PUBLISHED: 06:00 10 December 2010

Thirteen-year-old Macauley Chapman with a 17lb 4oz carp taken at Burgh Castle Hall Farm.

Thirteen-year-old Macauley Chapman with a 17lb 4oz carp taken at Burgh Castle Hall Farm.

Archant

ANGLING: Much freshwater fishing was clamped down by deep frost this week when a thick covering of ice was spread across lakes, pits and ponds that were not stirred up by mechanical means, writes Roy Webster.

By Wednesday, all boatyard lagoons and dykes were also sealed, leaving scant prospect of any rod and line action this weekend unless anglers decided on an ice-clearance operation.

Hickling Broad, Horsey Mere and the Trinty Broads were also frozen over and, unless there is a considerable rise in air temperatures, there will be no angling on these waters until early next week.

In the Yarmouth area, only two commercial fisheries were open for angling — at Burgh Castle, where sport cannot be guaranteed from waters just above zero.

Keen members of the Stalham club, who enjoyed excellent fishing from their lagoon last Sunday where Dave Jones was the winner with 14lb 13oz, followed by W Plummer with 8lb 6oz and C Timms, 7lb 2oz, will probably attempt to clear the ice on Sunday.

At Burgh Castle, the Sunday open event was won by M Jenkins (Huntsmans) with 6lb 8oz, then S Johnson (Mulbarton) 6lb 4oz, and R Silverwood (Sportsmans) 4lb 10oz.

Prospects for beach anglers remain obscure in such wintry conditions, but the die-hards still report whiting and dabs.

At this time of the year, the main quarry are codling for the family freezer.
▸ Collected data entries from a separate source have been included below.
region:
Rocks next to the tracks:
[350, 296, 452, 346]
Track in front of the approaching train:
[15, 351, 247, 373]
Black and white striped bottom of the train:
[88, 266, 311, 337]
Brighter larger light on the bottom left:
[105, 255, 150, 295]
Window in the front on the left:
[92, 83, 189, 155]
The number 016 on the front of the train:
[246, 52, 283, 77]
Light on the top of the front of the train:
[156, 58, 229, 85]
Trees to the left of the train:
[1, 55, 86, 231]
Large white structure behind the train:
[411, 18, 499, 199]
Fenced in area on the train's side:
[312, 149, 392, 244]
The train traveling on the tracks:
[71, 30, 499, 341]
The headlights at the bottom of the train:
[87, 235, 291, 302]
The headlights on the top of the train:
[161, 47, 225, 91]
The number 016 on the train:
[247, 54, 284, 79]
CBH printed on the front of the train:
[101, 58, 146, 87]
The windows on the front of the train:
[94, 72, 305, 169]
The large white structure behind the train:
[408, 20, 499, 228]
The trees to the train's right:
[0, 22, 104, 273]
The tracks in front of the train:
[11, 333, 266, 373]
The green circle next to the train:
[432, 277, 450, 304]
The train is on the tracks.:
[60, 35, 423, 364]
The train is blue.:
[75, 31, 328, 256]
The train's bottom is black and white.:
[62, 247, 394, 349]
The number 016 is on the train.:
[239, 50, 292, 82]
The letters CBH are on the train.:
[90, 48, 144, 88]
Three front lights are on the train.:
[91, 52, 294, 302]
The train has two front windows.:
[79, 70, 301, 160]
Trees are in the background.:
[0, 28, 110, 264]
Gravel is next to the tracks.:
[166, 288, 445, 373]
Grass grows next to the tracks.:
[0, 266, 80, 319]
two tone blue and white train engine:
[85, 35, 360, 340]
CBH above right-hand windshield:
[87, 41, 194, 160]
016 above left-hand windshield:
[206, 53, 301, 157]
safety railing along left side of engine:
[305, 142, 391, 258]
Unfortunately, surveys show that this popular culinary fish is again threatened through over-fishing by the commercial fleets, but it is a fact that the long odds against tempting a monster double-figure specimen are shortened during bone-chilling weather . . . but don’t bank on it.

Anglers who fish Hickling Broad on cheap permits that allow them to take live bait free of charge for pike fishing on the nature reserve are able to show their appreciation this Christmas by purchasing a gift for a child that will help sustain the wildlife.

For just £20, a wide choice of sponsorship to support endangered species is available and a certificate will be issued for the child to treasure.